As an online publisher, there is nothing like getting a scoop.
Exclusive information is a high value objective that can be leveraged to increase your site's credibility, improve traffic, and boost your search engine ranking.
But securing a scoop is becoming more and more difficult in an age when information is quickly disseminated with a single mouse click. So leaked documents have become an increasingly popular source of exclusive information. However, using leaked materials has dangers and drawbacks, especially for web publishers who lack the legal resources and industry support of a large news outlet.
In 2010, WikiLeaks published thousands of previously classified government documents related to the war in Iraq. Unlike other media reports on Iraq, WikiLeaks' material didn't stem from a Freedom of Information Act request or other public record, but from a leak within the military. As a consequence, issues were raised about the legality of the information that was posted. Although it seems that WikiLeaks is in the clear (for now), they took a beating in the media.
Clearly, leaked information has its place in web publishing. But it's critical for online publishers to carefully assess the issues and to understand what they're in for before they decide to go public with leaked information, whether it comes from a corporation or a government agency.

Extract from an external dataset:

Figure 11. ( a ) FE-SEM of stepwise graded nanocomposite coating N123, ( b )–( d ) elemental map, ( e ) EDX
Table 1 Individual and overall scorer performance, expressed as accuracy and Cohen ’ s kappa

- Illegally obtained documents. One of your biggest concerns about publishing leaked content should be how your source obtained the information. If the source obtained the information through illegal means, you could be indicted as an accomplice. You should also be aware of the fact that your source will face consequences (e.g. termination) for leaking documents – even if you're legally in the clear.
- Prior restraint issues. It's not uncommon for the government to implement prior restraint mechanisms to limit the publication of information through licensing or temporary restraining orders. Although the courts have a negative view of prior restraint activities, leaked documents have the potential to create substantial legal entanglements related to prior constraint.

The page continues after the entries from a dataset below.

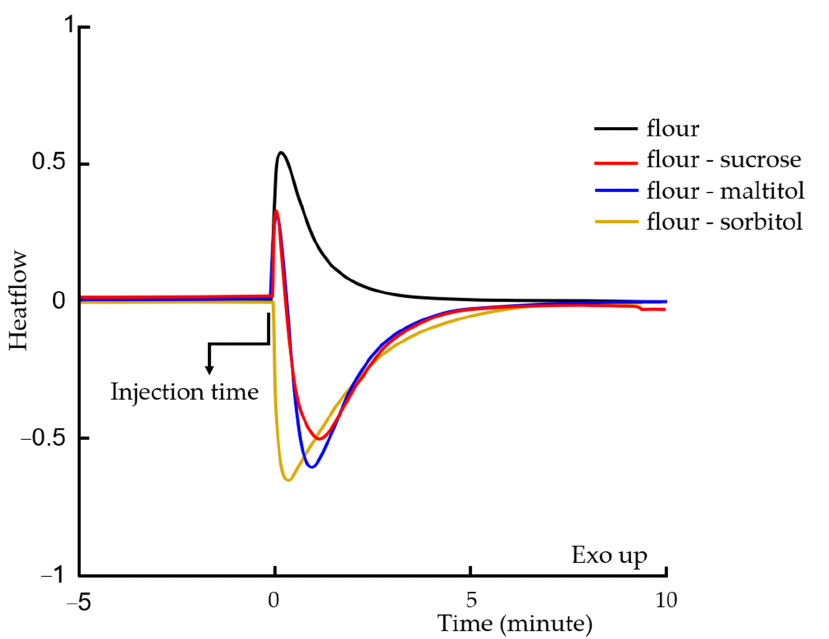
Figure 10. Representative thermograms of flour-water, flour-sucrose–water, flour-maltitol–water and flour-sorbitol–water mixtures at 20 ◦ C (exotherm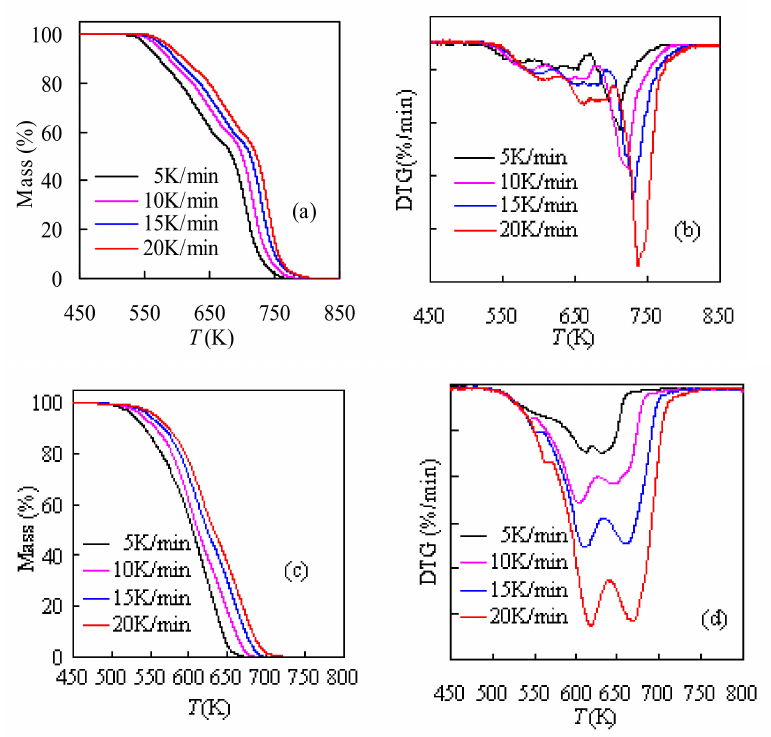
Figure 3. TGA and DTG results determined for TSPU ( a , b ) and WPU( c , d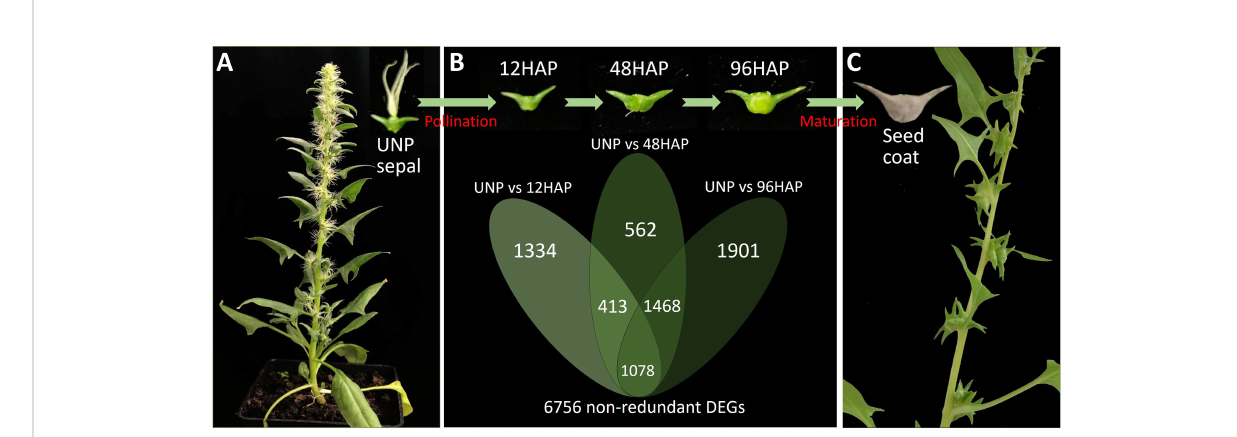
FIGURE 1 Sepal development and gene expression changes in spinach female plant before and after pollination. (A) Un-pollinated female fl owering plants (UNP). (B) Venn diagram of DEGs (differentially expressed genes) in sepals at different development time points after pollination (12, 48, 96HAP) in comparison with un-pollinated fl ower sepals (UNP). (C) Seed coat formation and fruit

- Shield laws. In some states, traditional journalists have the benefit of shield laws that protect the anonymity of their sources – a helpful tool when publishing leaked material. Bloggers, citizen journalists, and most web publishers don't enjoy the same protection, so it's smart to have a conversation with your attorney before you post leaked content.
- Libel laws. Libel (written defamation) is not protected under the first amendment. If the leaked material contains groundless accusations that damage someone else's reputation, you can (and probably will) be held legally responsible.